Junto com Gão, foi apreendido um carro Audi A4, o jet ski e correntes de ouro. Nos veículos não havia armas ou drogas. Conforme Carraro, ocorreram tentativas de prisão de Gão no Rio e em Santa Catarina com o apoio das autoridades locais. A mobilidade de Gão pelos três Estados foi um dos obstáculos da investigação:
— Com a facilidade dos meios de comunicação, os líderes conseguem administrar os negócios à distância, mas há necessidade de retornar para eventualmente acompanhar algo de perto. O suspeito é um cara muito organizado, encara o crime como um negócio, possui muitos contatos e parcerias no RS. E o indivíduo sabe que está sendo investigado. Tem uma rede muito grande de apoio. Tivemos dificuldades de robustecer as provas para conseguir a prisão e a responsabilização.

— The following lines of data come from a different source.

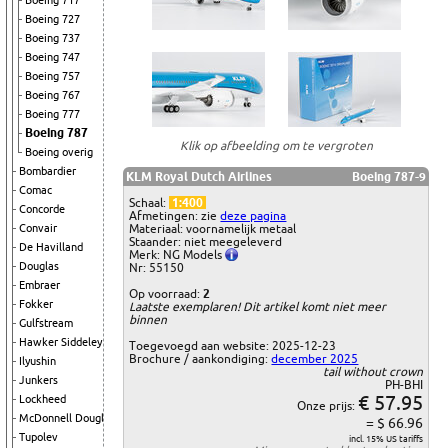
Boeing 717
Boeing 727
Boeing 737
Boeing 747
Boeing 757
Boeing 767
Boeing 777
Boeing 787
Klik op afbeelding om te vergroten
Boeing overig
Bombardier
KLM Royal Dutch Airlines
Boeing 787-9
Comac
Schaal:
1:400
Concorde
Afmetingen: zie
deze pagina
Convair
Materiaal: voornamelijk metaal
Staander: niet meegeleverd
De Havilland
Merk: NG Models
Douglas
Nr: 55150
Embraer
Op voorraad:
2
Fokker
Laatste exemplaren! Dit artikel komt niet meer
binnen
Gulfstream
Hawker Siddeley
Toegevoegd aan website: 2025-12-23
Brochure / aankondiging:
december 2025
Ilyushin
tail without crown
Junkers
PH-BHI
€ 57.95
Lockheed
Onze prijs:
McDonnell Douglas
= $ 66.96
Tupolev
incl. 15% US tariffs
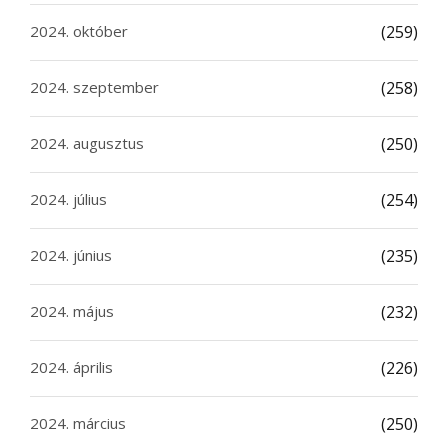
2024. október
(259)
2024. szeptember
(258)
2024. augusztus
(250)
2024. július
(254)
2024. június
(235)
2024. május
(232)
2024. április
(226)
2024. március
(250)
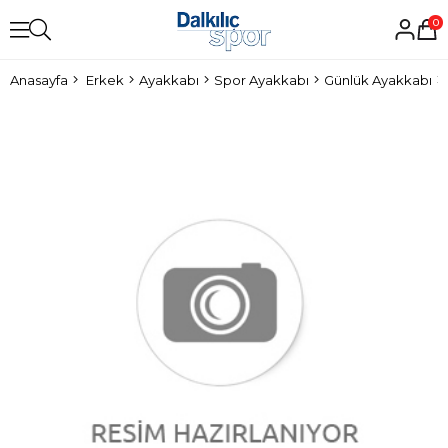
0
Anasayfa
Erkek
Ayakkabı
Spor Ayakkabı
Günlük Ayakkabı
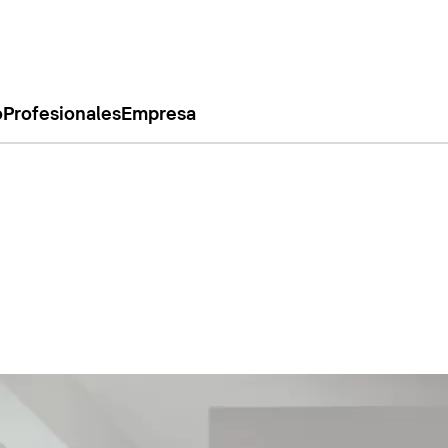
o
Profesionales
Empresa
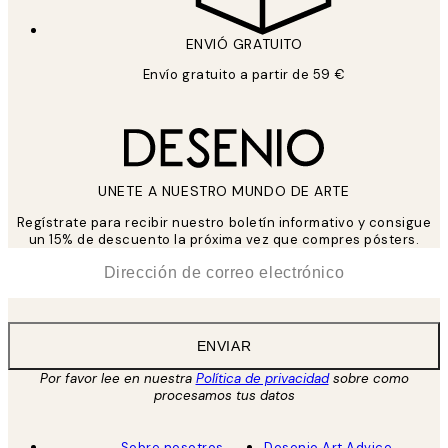
ENVIÓ GRATUITO
Envío gratuito a partir de 59 €
UNETE A NUESTRO MUNDO DE ARTE
Regístrate para recibir nuestro boletín informativo y consigue
un 15% de descuento la próxima vez que compres pósters.
*
Correo Electrónico
ENVIAR
Por favor lee en nuestra
Política de privacidad
sobre como
procesamos tus datos
Sobre nosotros
Desenio Art Advice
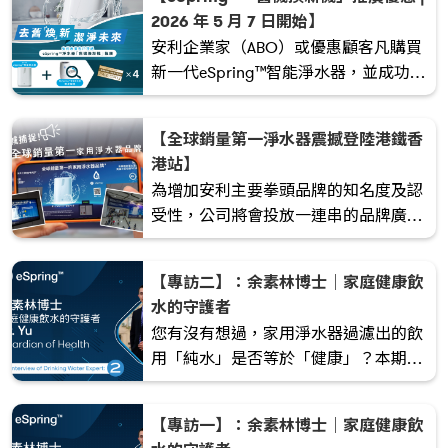
守護全家每一口呼吸。
2026 年 5 月 7 日開始】
安利企業家（ABO）或優惠顧客凡購買
新一代eSpring™智能淨水器，並成功提
供有效的舊eSpring™智能淨水器（產品
編號: 0188）之機身編號，便可享「舊
【全球銷量第一淨水器震撼登陸港鐵香
機換新機」優惠並獲得總值港幣$1,600/
港站】
澳門幣1,652的電子產品券。電子產品券
為增加安利主要拳頭品牌的知名度及認
數量有限，送完即止。
受性，公司將會投放一連串的品牌廣
告，全力協助領袖分享產品，邁向
A70！作為全球銷量第一的家用淨水器
【專訪二】：余素林博士｜家庭健康飲
品牌，新一代eSpring™智能淨水器以
水的守護者
80 倍巨大版震撼登場，進駐人流最旺
您有沒有想過，家用淨水器過濾出的飲
的港鐵香港站 T 字廣告牆。廣告一亮
用「純水」是否等於「健康」？本期專
相，瞬間成為站內焦點，吸引途人停下
訪，余素林博士將會與我們深入剖析不
腳步，細看 eSpring™ 的純淨承諾與創
同淨水技術的特點，以及哪一款淨水器
新科技，進一步放大品牌影響力，推動
【專訪一】：余素林博士｜家庭健康飲
較適合家庭長期使用。
業務增長。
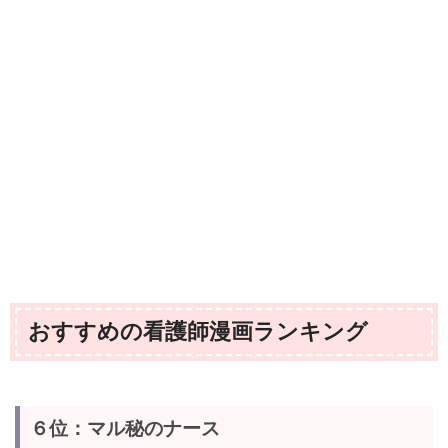
おすすめの看護師漫画ランキング
６位：マル秘のナース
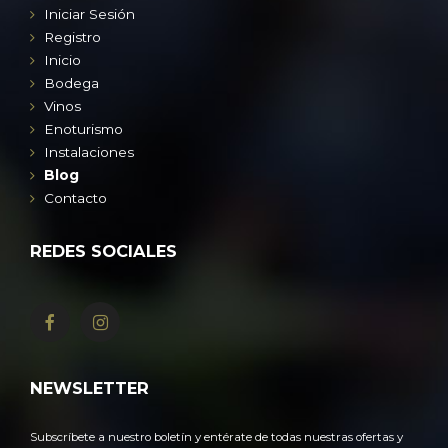
Iniciar Sesión
Registro
Inicio
Bodega
Vinos
Enoturismo
Instalaciones
Blog
Contacto
REDES SOCIALES
NEWSLETTER
Subscríbete a nuestro boletín y entérate de todas nuestras ofertas y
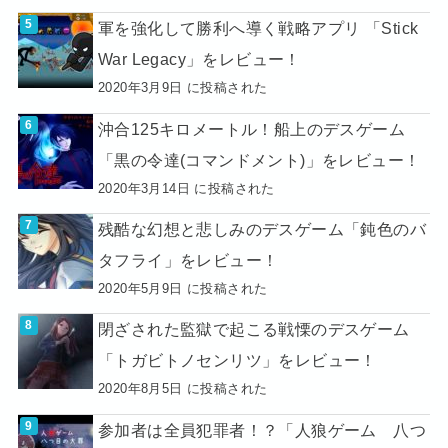
軍を強化して勝利へ導く戦略アプリ 「Stick
War Legacy」をレビュー！
2020年3月9日 に投稿された
沖合125キロメートル！船上のデスゲーム
「黒の令達(コマンドメント)」をレビュー！
2020年3月14日 に投稿された
残酷な幻想と悲しみのデスゲーム「鈍色のバ
タフライ」をレビュー！
2020年5月9日 に投稿された
閉ざされた監獄で起こる戦慄のデスゲーム
「トガビトノセンリツ」をレビュー！
2020年8月5日 に投稿された
参加者は全員犯罪者！？「人狼ゲーム 八つ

Foi um esforço muito grande. Sem outros órgãos e a polícia militar, que tem acesso a outras informações, fica muito difícil. A dificuldade maior é conseguir elementos que ligam a pessoa ao crime. Temos que ter provas efetivas.
Liderança reconhecida no Condomínio Princesa Isabel, Gão ascendeu a partir do assassinato de Alexandre Goulart Madeira, o Xandi, morto em Tramandaí, no Litoral Norte, em janeiro de 2015. Na época, Xandi era o único chefe do local conhecido como Carandiru. Gão era um dos seus gerentes e nos últimos anos conquistou posição de comando, à frente do tráfico na Cidade Baixa e na região central de Porto Alegre.
Durante a investigação, a polícia apurou que há uma divisão na comercialização de drogas no condomínio. A venda de narcóticos no local funciona com um revezamento: em uma semana é administrada pelo grupo liderado pelo Gão e na outra, por outro líder. Ambos são ramificações de uma facção com base no Vale do Sinos.
— A área deles é voltada para atender a classe média e tem uma movimentação muito grande de drogas. Tem bocas de fumo que chegam a render R$ 30 mil por dia — afirma Carraro.
No âmbito das investigações do narcotráfico, um dos principais focos da Polícia Civil é mirar o patrimônio de lideranças como Gão. O diretor de Investigações do Denarc, delegado Carlos Wendt, explica que muitos criminosos são habituados a serem presos e, dias depois, colocados em liberdade. Na prática, muitos deixam de temer a detenção:
— O que incomoda eles é a questão patrimonial. Tirando patrimônio, ficam sem dinheiro para sustentar as famílias, tem dificuldade de pagar advogado, isso acaba enfraquecendo o poderio deles lá fora. A liderança também se dá pela ostentação. Outro medida que também os preocupa é a transferência para presídio federal — pontua Wendt.
Ao avançar sobre os bens de líderes do tráfico, os investigadores conseguem provar as fortunas obtidas por meio da comercialização de entorpecentes e ter mais êxito na responsabilização:
— Essas lideranças não colocam a mão na droga, dão a ordem. Se pegamos o patrimônio, provamos que é deles. Com patrimônio se consegue o indiciamento e o enfraquecimento do próprio negócio — diz Wendt.
Contraponto
Responsável pela defesa de Gão, o advogado Alencar Coletto Sortica afirma que não teve acesso à íntegra o inquérito. Segundo ele, Gão nega veementemente que é líder do tráfico no Condomínio Princesa Isabel. Coletto afirma que irá tentar provar isso durante o processo. O advogado também reforça que Gão nunca teve condenação por tráfico e nem foi preso com drogas.